I'm thinking that there are two cases for each sub-tree: the root is in the independent set and the root is not in the set. How to write a recursive algorithm for finding the number of independent sets in a tree? The tree is n-ary.
https://en.wikipedia.org/wiki/Independent_set_(graph_theory)
This is my solution so far, but it isn't correct. The variable parentIncluded is equal to true if the parent of the current subtree is already included in the independent set, thus the root of the current subtree can't be added to the independent set. If parentIncluded is equal to false, then the root of the current subtree can be added to the independent set. There are two cases for when parentIncluded is false. The first case: Add the root to the set. Second case: don't add the root.
public static int numberOfIndependentSets(Binary root) {
if (root == null) {
return 1;
}
return numberOfIndependentSets(root, false) + 1;
}
private static int numberOfIndependentSets(Binary current, boolean parentIncluded) {
if (current.left == null && current.right == null) {
if (parentIncluded) {
return 0;
} else {
return 1;
}
}
int total = 0;
if (parentIncluded) {
int left = numberOfIndependentSets(current.left, false);
int right = numberOfIndependentSets(current.right, false);
total += (left + 1) * (right + 1) - 1;
} else {
// include current node
int left = numberOfIndependentSets(current.left, true);
int right = numberOfIndependentSets(current.right, true);
total = (left+1) *( right +1);
// not include current node
left = numberOfIndependentSets(current.left, false);
right = numberOfIndependentSets(current.right, false);
total += (left+1) * (right+1) -1;
}
return total;
}
Your basic idea should work.
You could defined two mutually recursive functions on the set of rooted trees:
f(T) = number of independent sets containing the root
g(T) = number of independent sets not containing the root
You want to compute f(T) + g(T)
For 1-node trees, L, as basis cases we have:
f(L) = 1
g(L) = 1
Say that T_1, T_2, .. T_n are the subtrees of the root. Then the recursive equations are:
f(T) = g(T_1)*g(T_2)* ... *g(T_n)
g(T) = (f(T_1)+g(T_1))*(f(T_2)+g(T_2)) * ... * (f(T_n)+g(T_n))

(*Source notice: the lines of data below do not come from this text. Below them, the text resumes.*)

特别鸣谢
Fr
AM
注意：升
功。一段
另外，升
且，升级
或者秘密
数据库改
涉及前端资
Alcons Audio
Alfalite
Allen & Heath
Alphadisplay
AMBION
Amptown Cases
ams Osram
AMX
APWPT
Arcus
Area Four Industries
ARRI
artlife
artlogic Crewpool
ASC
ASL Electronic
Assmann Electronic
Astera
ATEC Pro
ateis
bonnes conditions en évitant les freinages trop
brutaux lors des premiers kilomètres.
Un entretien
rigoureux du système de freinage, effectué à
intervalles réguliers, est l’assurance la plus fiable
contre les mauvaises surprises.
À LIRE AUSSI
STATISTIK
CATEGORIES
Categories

As a check: you can use this to get the number of independent sets of full binary trees with n levels (equivalently, height n-1). Make the f, g a function of level. A Python implementation:
def f(n):
if n == 1:
return 1
else:
return (g(n-1))**2
def g(n):
if n == 1:
return 1
else:
return (f(n-1) + g(n-1))**2
def h(n): return f(n)+g(n)
[h(n) for n in range(1,7)] evaluates to
2, 5, 41, 2306, 8143397, 94592167328105
This is sequence A076725 in the Online Encyclopedia (slightly shifted) which is described as "the number of independent sets on a complete binary tree with 2^(n-1)-1 nodes", so it seems that this approach makes sense.